Though the culinary changes are significant, the couple don’t plan to make many alterations to the space, which seats 70 inside and another 40 on an outdoor patio. The homey, wood-laden style of Firewood translates nicely to Pierogi Kitchen, Pieniazek says, though they are bringing in folk art-inspired decor from Poland to add some brightness to the dining room. Wnorowski, who has worked as an audio engineer and music producer, is also excited to introduce diners to Polish indie bands (“You won’t hear any Top 40, ok?”) with a playlist featuring Ania Rusowicz, LYSKACZ, Bartek Krolik, KAEYRA, Karimski Club, and more.

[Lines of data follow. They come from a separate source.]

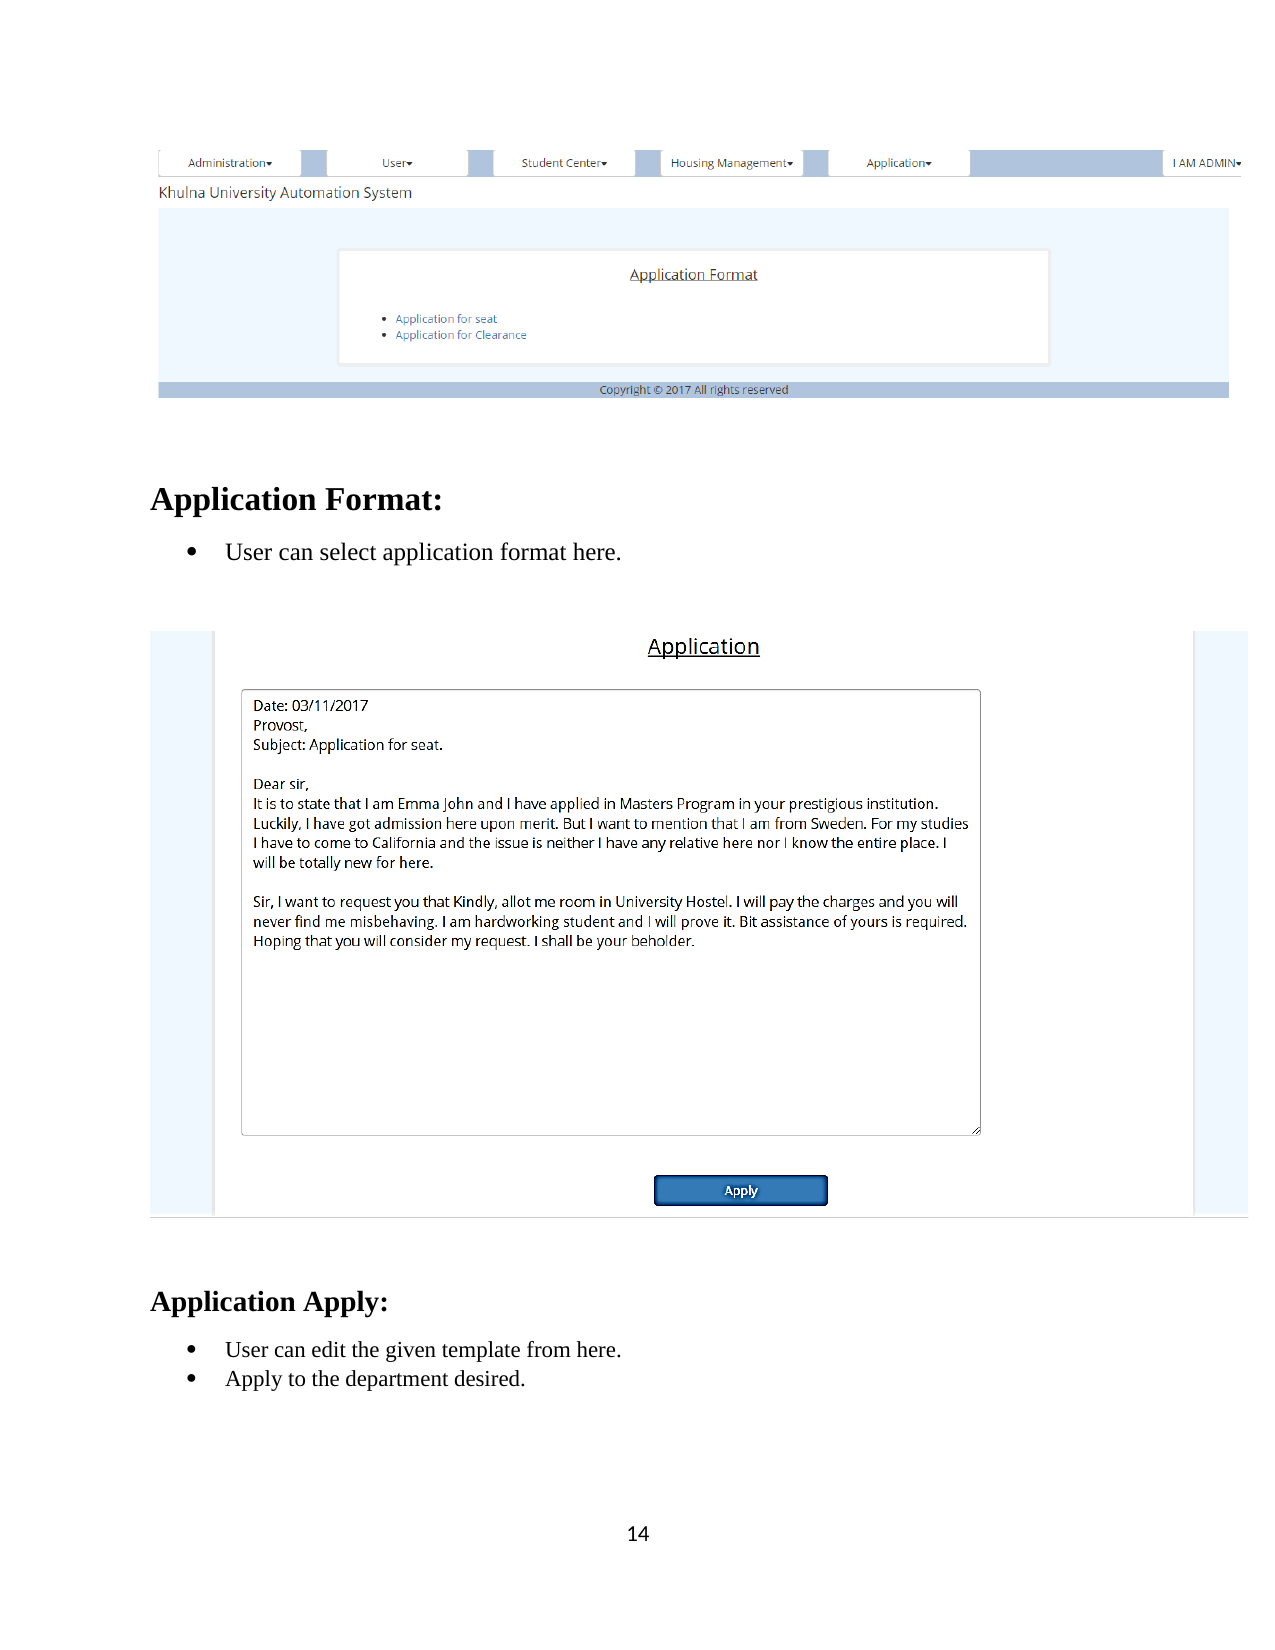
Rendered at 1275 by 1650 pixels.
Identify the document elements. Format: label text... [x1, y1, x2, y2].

list User can select application format here. [187, 537, 1125, 565]
text Application Apply: [150, 1284, 1125, 1318]
picture [150, 631, 1249, 1218]
text Application Format: [150, 479, 1125, 518]
picture [150, 150, 1241, 461]
list User can edit the given template from here. [187, 1337, 1125, 1363]
list Apply to the department desired. [187, 1365, 1125, 1391]
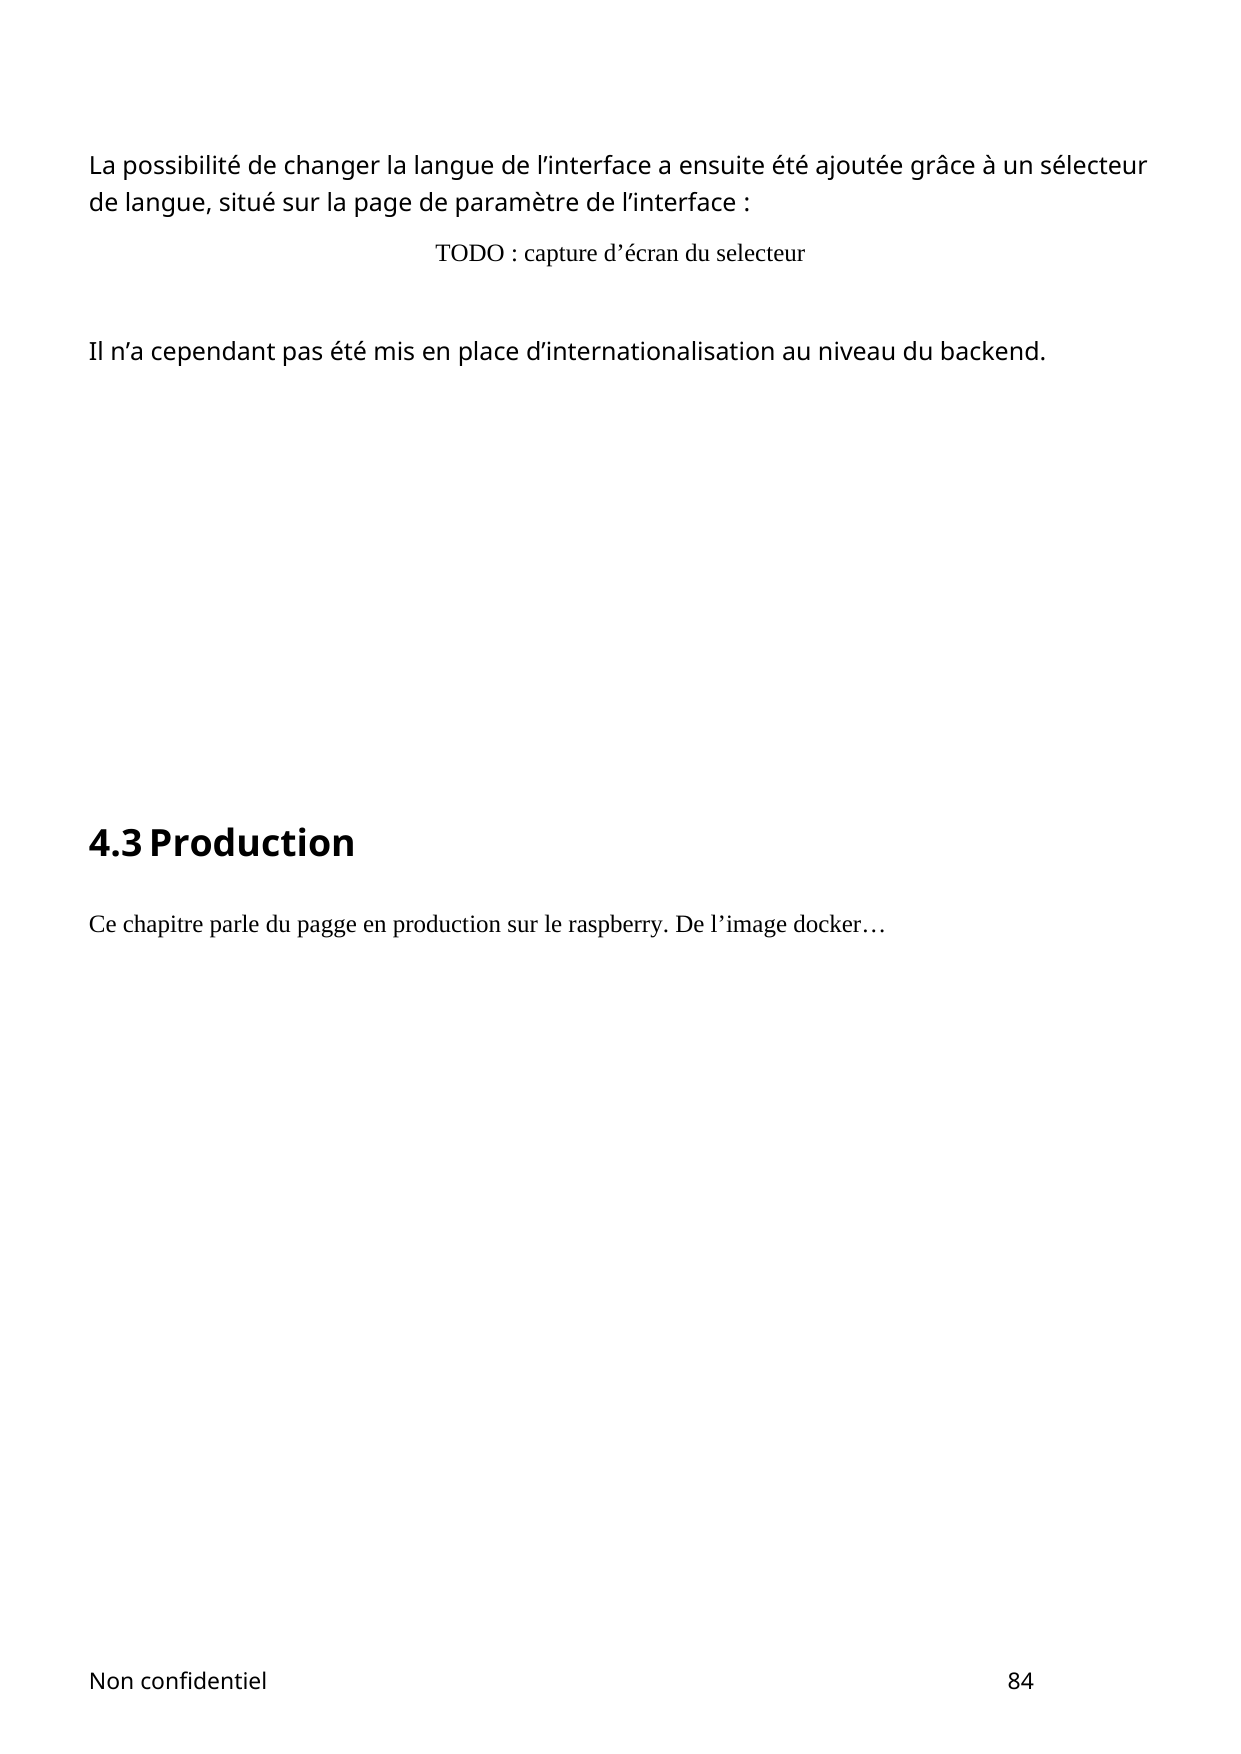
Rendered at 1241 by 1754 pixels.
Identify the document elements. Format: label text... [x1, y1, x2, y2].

text TODO : capture d’écran du selecteur [89, 238, 1152, 267]
subtitle Production [89, 817, 1152, 868]
text Ce chapitre parle du pagge en production sur le raspberry. De l’image docker… [89, 909, 1152, 938]
text Il n’a cependant pas été mis en place d’internationalisation au niveau du backend. [89, 334, 1152, 368]
text La possibilité de changer la langue de l’interface a ensuite été ajoutée grâce à un sélecteur de langue, situé sur la page de paramètre de l’interface : [89, 148, 1152, 218]
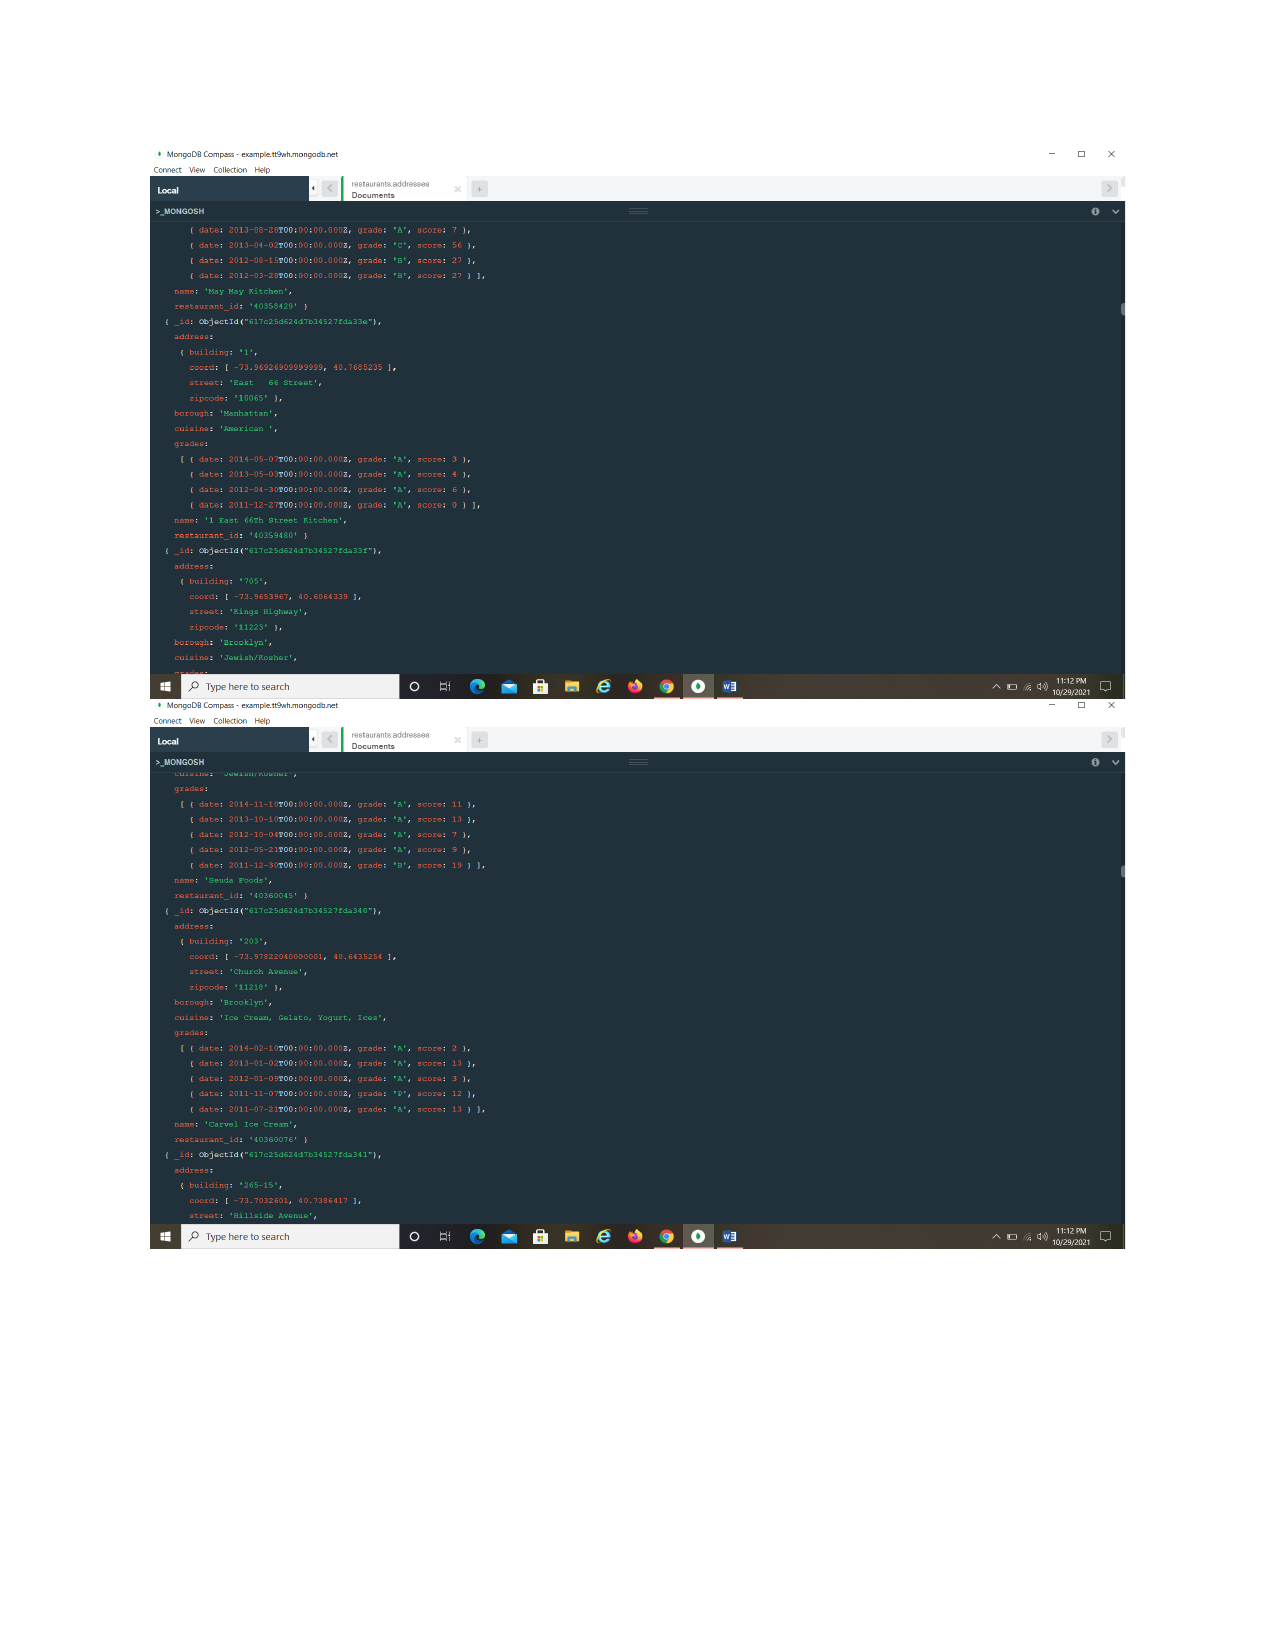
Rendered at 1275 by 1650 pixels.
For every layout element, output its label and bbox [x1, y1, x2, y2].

picture [150, 150, 1125, 699]
picture [150, 700, 1125, 1249]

Ultimately, Wnorowski and Pieniazek feel called to bring attention back to Polish cuisine, which they say is currently underrepresented in the city. Upon her arrival in Chicago, one of Pieniazek’s first jobs was as a waitress at the Busy Bee, a Polish diner that closed in 1998 after 33 years near Wicker Park’s six-corner intersection, near what would become the Violet Hour.

Polish culture factors in the area’s history as nearby Division Street was once hailed as “Polish Broadway.” Busy Bee owner Sophie Madej was supportive of Pieniazek as she began to create a life in Chicago.

“What Sophie created [at the Busy Bee] was a very friendly, welcoming environment,” says Pieniazek. “She was a remarkable woman and everybody felt like they were at home there, so that’s something we want to remember and draw on as we’re creating Pierogi Kitchen.”

Pierogi Kitchen, 1856 W. North Avenue, Open 11 a.m. to 9 p.m. Monday through Thursday; 11 a.m. to 10 p.m. Friday and Saturday; 10 a.m. to 8 p.m. Sunday.